■ Actions to take:
1) Answer these questions using the forum thread about Christmas.
(a) What does ne1roc give as their background?
(b) Since what year has allthumbs56's family held a get-together on the Sunday before Christmas?
(c) Which date does Robert1950 thank God for reaching?
2) Write the next part of the forum thread about Christmas, starting right after its final line.

■ Extract provided:
▬▬▬▬▬▬▬▬▬▬
You're not depressing anyone. It's a sad reality and most people I know feel that way too. We have turned EVERY occasion into an orgy of consumerism (I mean come on Halloween is turning into Christmas!) I like to have a few days off to spend with my family. I admit that now that I have a little one Christmas is more fun, but she knows she can't have everything. The haves have Too much and the have nots not enough.. The universe is unfolding as it should right?


----------



## ne1roc (Mar 4, 2006)

If you can ignore the commercialism, Christmas can be great! My background is Polish so we have great traditions that help make it a special time of year. Its not my favorite time of year, but I do enjoy it and make the best of it.


----------



## allthumbs56 (Jul 24, 2006)

I love it. There's just something about the time that makes me feel "warm". I agree with others that the commercialism and greed suck but that's becoming true with so many things and so many times - I mean, when did Halloween become so big with decorations?

For me, Christmas is a time to slow it down a bit, get a real tree, bring out some decorations that were special to my parents (who are now long gone) and watch some old movies that remind me of the good that there is/can be. I love the music too .......... Bing, Elvis, Carpenters.

So, I guess it's a very internal thing for me ...... other than the sheer magic that I see in my grandson's eyes.


----------



## Robert1950 (Jan 21, 2006)

I used to like it,.. until I got married. Then it was Christmas at our place, then at my parents, then her parents and after our daughter was born, it was wrapping presents until mid-night in addition to all that three Xmas'. Oh what a chore, and then it became, Oh Gawd!!! Not Xmas again!!! Thank GOD it's December 27th! etc....


----------



## david henman (Feb 3, 2006)

...love the opportunity to get together with friends and family, but it ends there. 

gifts for the wee'uns only. we opted out of the idiotic consumerism years ago, and have never regretted it.

christmas is now, finally, stress-free, and something to look forward to, instead of dreading.


----------



## allthumbs56 (Jul 24, 2006)

Wow, what a bunch of downers!

While I take exception to everything ugly about the commercialism of holidays I can still focus on the simple pleasures, like continuing with traditions my parents (and theirs) left us with as well as creating and maintaining a few of our own.

Something as simple as my Christmas glass of Gran Marnier while I watch (and marvel at for the 1000th time) It's a Wonderful Life. We have also held a family get-together the Sunday before Christmas since 1951 - a year has never been missed. It seems a right pain in the butt, but it was important to those before me and I won't be the one to break the chain - out of respect to them if for no other reason.


----------



## david henman (Feb 3, 2006)

...actually, all we're doing is taking "exception to everything ugly about the commercialism of holidays".

same as you.



allthumbs56 said:


> Wow, what a bunch of downers!
▬▬▬▬▬▬▬▬▬▬
■ Extracted material:
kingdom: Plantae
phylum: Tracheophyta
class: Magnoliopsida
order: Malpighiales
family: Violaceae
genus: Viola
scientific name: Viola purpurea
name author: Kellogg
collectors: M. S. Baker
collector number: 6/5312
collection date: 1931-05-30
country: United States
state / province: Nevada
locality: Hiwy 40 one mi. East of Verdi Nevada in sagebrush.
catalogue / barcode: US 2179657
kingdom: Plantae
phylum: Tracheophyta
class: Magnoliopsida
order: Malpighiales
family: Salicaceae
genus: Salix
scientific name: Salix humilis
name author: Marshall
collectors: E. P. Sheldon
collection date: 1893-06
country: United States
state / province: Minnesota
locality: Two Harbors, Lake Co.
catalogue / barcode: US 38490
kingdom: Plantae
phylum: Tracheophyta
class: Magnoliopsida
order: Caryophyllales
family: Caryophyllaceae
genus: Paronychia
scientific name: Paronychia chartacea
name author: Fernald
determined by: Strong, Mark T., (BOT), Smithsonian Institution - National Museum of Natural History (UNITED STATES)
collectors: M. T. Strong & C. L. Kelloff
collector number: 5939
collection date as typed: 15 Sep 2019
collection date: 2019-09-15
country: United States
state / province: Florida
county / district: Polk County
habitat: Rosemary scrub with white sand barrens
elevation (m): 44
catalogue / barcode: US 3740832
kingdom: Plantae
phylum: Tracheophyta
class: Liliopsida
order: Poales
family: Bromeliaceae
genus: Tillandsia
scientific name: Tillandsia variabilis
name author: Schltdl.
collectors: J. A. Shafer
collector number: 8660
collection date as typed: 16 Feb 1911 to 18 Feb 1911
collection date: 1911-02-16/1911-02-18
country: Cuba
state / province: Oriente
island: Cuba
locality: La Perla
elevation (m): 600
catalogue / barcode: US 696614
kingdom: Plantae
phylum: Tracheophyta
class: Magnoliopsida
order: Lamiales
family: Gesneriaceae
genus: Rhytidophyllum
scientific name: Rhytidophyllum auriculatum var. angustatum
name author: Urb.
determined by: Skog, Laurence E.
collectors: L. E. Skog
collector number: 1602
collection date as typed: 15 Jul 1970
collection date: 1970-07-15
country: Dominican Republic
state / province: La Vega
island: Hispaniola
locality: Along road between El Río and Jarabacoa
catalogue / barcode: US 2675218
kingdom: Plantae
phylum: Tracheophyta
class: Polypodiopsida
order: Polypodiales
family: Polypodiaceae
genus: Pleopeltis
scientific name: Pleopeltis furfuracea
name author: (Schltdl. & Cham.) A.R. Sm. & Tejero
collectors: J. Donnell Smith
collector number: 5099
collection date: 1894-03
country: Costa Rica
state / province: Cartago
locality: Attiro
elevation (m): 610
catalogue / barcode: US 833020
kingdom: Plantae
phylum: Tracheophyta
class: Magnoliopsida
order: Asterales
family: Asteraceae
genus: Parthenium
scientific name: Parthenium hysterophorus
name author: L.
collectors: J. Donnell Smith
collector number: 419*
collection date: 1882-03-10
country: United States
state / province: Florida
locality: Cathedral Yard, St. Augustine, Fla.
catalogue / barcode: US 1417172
▬▬▬▬▬▬▬▬▬▬
■ Final answers:
1)
(a) Polish.
(b) 1951.
(c) December 27th.

2)
> 
> While I take exception to everything ugly about the commercialism of holidays I can still focus on the simple pleasures, like continuing with traditions my parents (and theirs) left us with as well as creating and maintaining a few of our own.
> 
> Something as simple as my Christmas glass of Gran Marnier while I watch (and marvel at for the 1000th time) It's a Wonderful Life. We have also held a family get-together the Sunday before Christmas since 1951 - a year has never been missed. It seems a right pain in the butt, but it was important to those before me and I won't be the one to break the chain - out of respect to them if for no other reason.


----------



## Chubba (Aug 23, 2009)

I love this time of year....i generally tune out the carols and the decorations and the malls and stores...that stuff doesn't really matter...my universe (now) is relatively small so i can kind of ignore that, and focus on the people around me that really matter.

Being part of a large french canadian family, my fondest memories of christmas are eating cookies my grandmother made, while a parade of relatives stopped by at different times over a couple of days...

Now, christmas day is spent with my kids, my wife, my parents and my sister...we do gifts, (and i'm thankful, and know that we're fortunate to be able to do so), but it's a small part of christmas morning...we get together a few times a year, but I like Christmas best, because we all actually spend the day together, there's just generally less stress, and we all get along just a bit better...and between making the traditional family christmas breakfast (loL), enjoying the cookies my sister now makes, or helping my dad with the bottle of rye we bring too late for his November birthday, it's my favourite time of year...


----------



## Starbuck (Jun 15, 2007)

Chubba said:


> I love this time of year....i generally tune out the carols and the decorations and the malls and stores...that stuff doesn't really matter...my universe (now) is relatively small so i can kind of ignore that, and focus on the people around me that really matter.
> 
> Being part of a large french canadian family, my fondest memories of christmas are eating cookies my grandmother made, while a parade of relatives stopped by at different times over a couple of days...
> 
> Now, christmas day is spent with my kids, my wife, my parents and my sister...we do gifts, (and i'm thankful, and know that we're fortunate to be able to do so), but it's a small part of christmas morning...we get together a few times a year, but I like Christmas best, because we all actually spend the day together, there's just generally less stress, and we all get along just a bit better...and between making the traditional family christmas breakfast (loL), enjoying the cookies my sister now makes, or helping my dad with the bottle of rye we bring too late for his November birthday, it's my favourite time of year...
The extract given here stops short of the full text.